I appealed to the world community to pay attention to this problem in my first article published in the Moscow newspaper Kuranty in 1991, but there was no reaction. Then two more articles appeared in September of 1992 issues of Moscow News and The Baltimore Sun which resulted in my arrest for “divulging state secrets”. This was the beginning of my persecution by the Federal Service of Security of Russia – the successor to the KGB. These actions of the Chekists ignited a firestorm of protest in Russia and abroad, preventing the customary reprisals against dissidents. Still, in the year and a half that followed my first arrest and time spent in Lefortovo Prison, the investigation dragged on, and I was prevented from leaving Moscow, except under special approved circumstances. At first the authorities found they could not properly prosecute me, because all the previous laws on state secrecy passed out of existence, when the Soviet Union split up. A new and retroactive decree was drawn up, with the goal of prosecuting me and doling out exemplary punishment for the publication of an article without any technical or state secrets. My case went to trial. It was a secret trial, and no observers were permitted. After the first day in this kangaroo court, I decided I could not ethically allow myself to continue to participate in my own trial. Once more I was arrested and sent for a month to Matrosskaya Tishina, a maximum security prison with a nasty reputation. Ultimately the decision rested in the hands of the Attorney General of Russia, who dropped my case for lack of corpus delicti.
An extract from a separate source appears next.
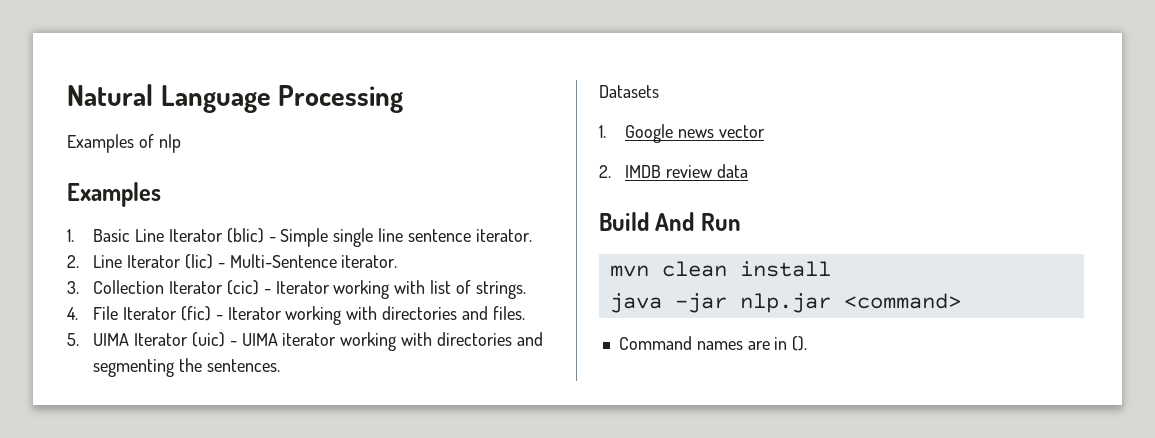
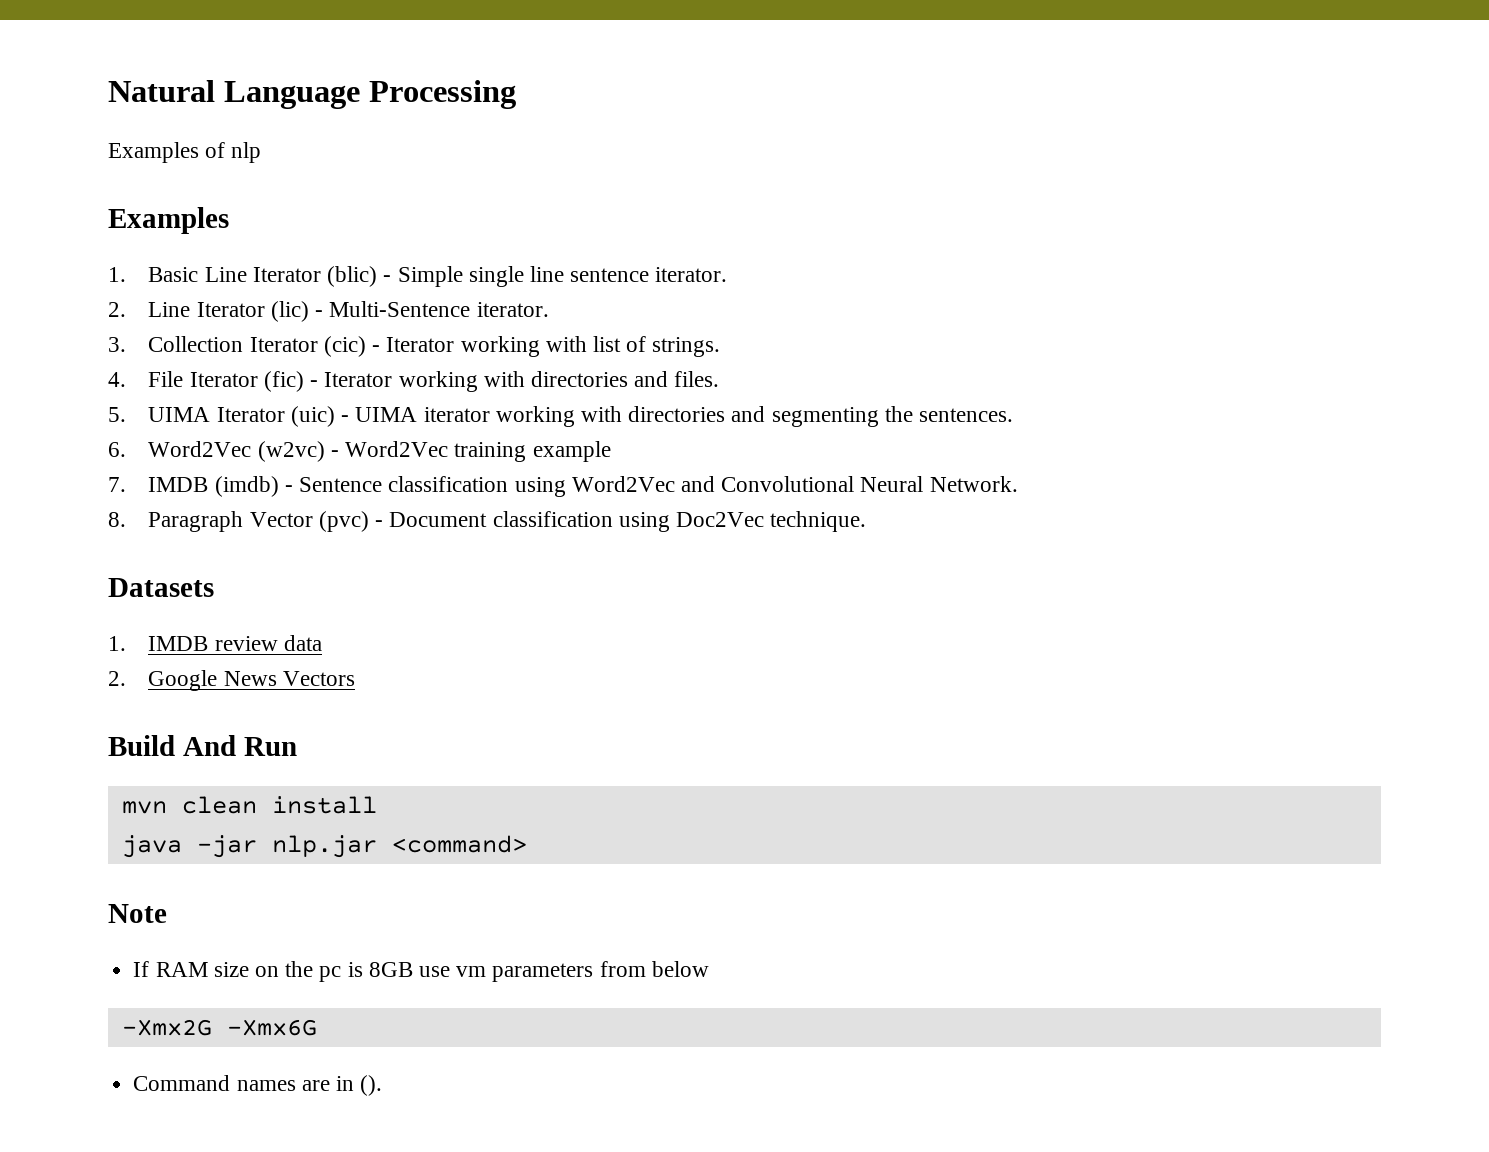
[599,85,659,98] [599,124,765,143] [599,165,611,178] Datasets // 1. Google news vector // 2. -> [108,441,611,462] [108,476,1018,497] [108,511,867,532] [108,578,214,597] [108,636,126,651] 6. Word2Vec (w2vc) - Word2Vec training example // 7. IMDB (imdb) - Sentence classification using Word2Vec and Convolutional Neural Network. // 8. Paragraph Vector (pvc) - Document classification using Doc2Vec technique. // Datasets // 1.
(748, 171) none -> [108,670,355,691] // 2. Google News Vectors
(961, 301) none -> [108,904,167,923] [133,961,709,982] [121,1019,317,1036] // Note // If RAM size on the pc is 8GB use vm parameters from below // -Xmx2G -Xmx6G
In the end, the Chekists’ investigation of my case played out badly for them. They attached more than 60 secret and top secret documents, related to the development of chemical weapons in Russia, to my case for the indictment. I copied these out legally during my study of the case materials in the Russian equivalent of the discovery process. Fifty one of them are attached to this book in the Annexes. From these documents it is possible to get some idea of how the Novichok program for the development of binary chemical weapons was going in the Soviet Union, then in Russia.
After his nomination for the Nobel Peace Prize and Russia’s signing of the Agreement on the Nonproduction and Elimination of Chemical Weapons (CWC) on September 23, 1989, by Edward Shevardnadze, Mikhail Gorbachev, the President of Soviet Union and First Secretary of the Central Committee of the CPSU signed Resolution no 844-186 of the Central Committee of CPSU and Council of Ministers of USSR on October 6, 1989, sanctioning the start up of the binary weapons program. Already a Nobel Peace Prize laureate, Gorbachev on April 23, 1991 awarded the Lenin Prize to the leaders of the military chemical complex for the successful development, testing and production of these arms. Despite the fall of the Communist regime, the Novichok program continued up until the end of 1992, and possibly after that.
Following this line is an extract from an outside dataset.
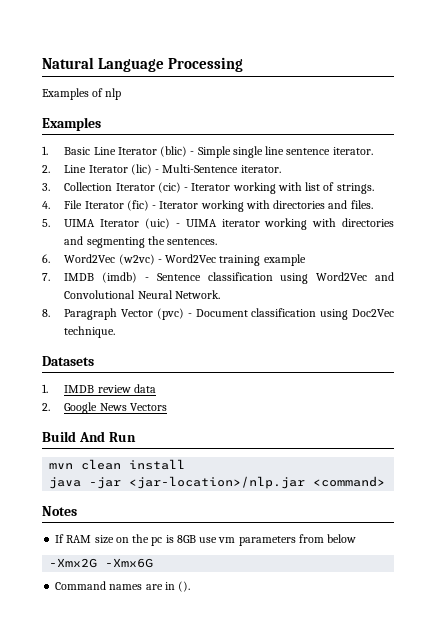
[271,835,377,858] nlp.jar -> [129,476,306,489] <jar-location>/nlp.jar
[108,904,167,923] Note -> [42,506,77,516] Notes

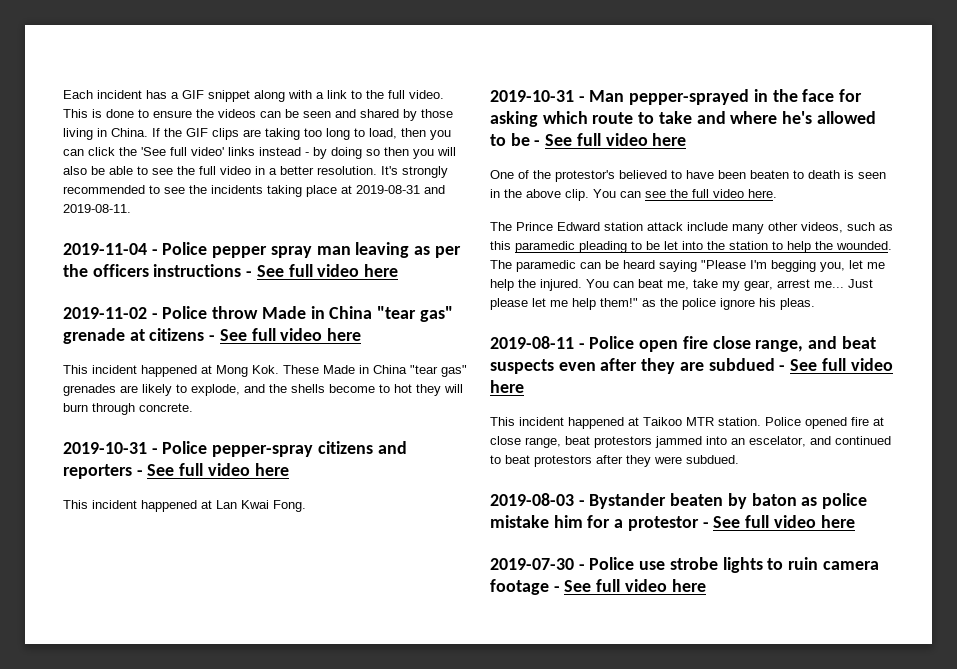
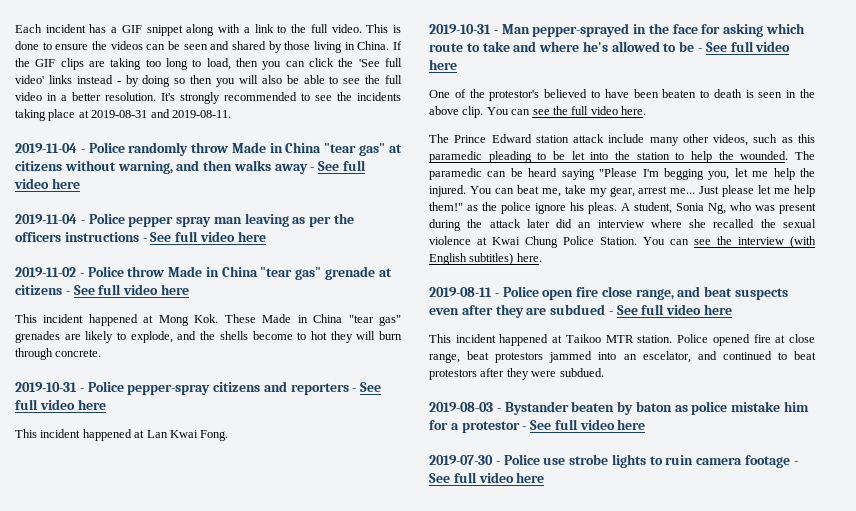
(131, 208) none -> [15,142,402,156] [15,160,367,174] [14,178,80,189] // 2019-11-04 - Police randomly throw Made in China "tear gas" at citizens without warning, and then walks away - See full video here
(815, 304) none -> [621,202,816,214] [429,219,816,231] [429,236,816,248] [429,253,542,265] A student, Sonia Ng, who was present during the attack later did an interview where she recalled the sexual violence at Kwai Chung Police Station. You can see the interview (with English subtitles) here.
Despite of my revelations and the ratification of the CWC by Russia, the Novichok program was not put under international control, and agents A-230, A-232 and their precursors and the binary components are not on the list of controlled compounds of CWC. This is very troubling because there are no guarantees that Russia isn’t continuing such secret programs. These are all extremely compelling reasons for amending the CWC to include these chemicals, but nothing has been done about it. I am sure I am not the only person who has noticed that these loopholes that were written into the CWC could very well have been built in intentionally.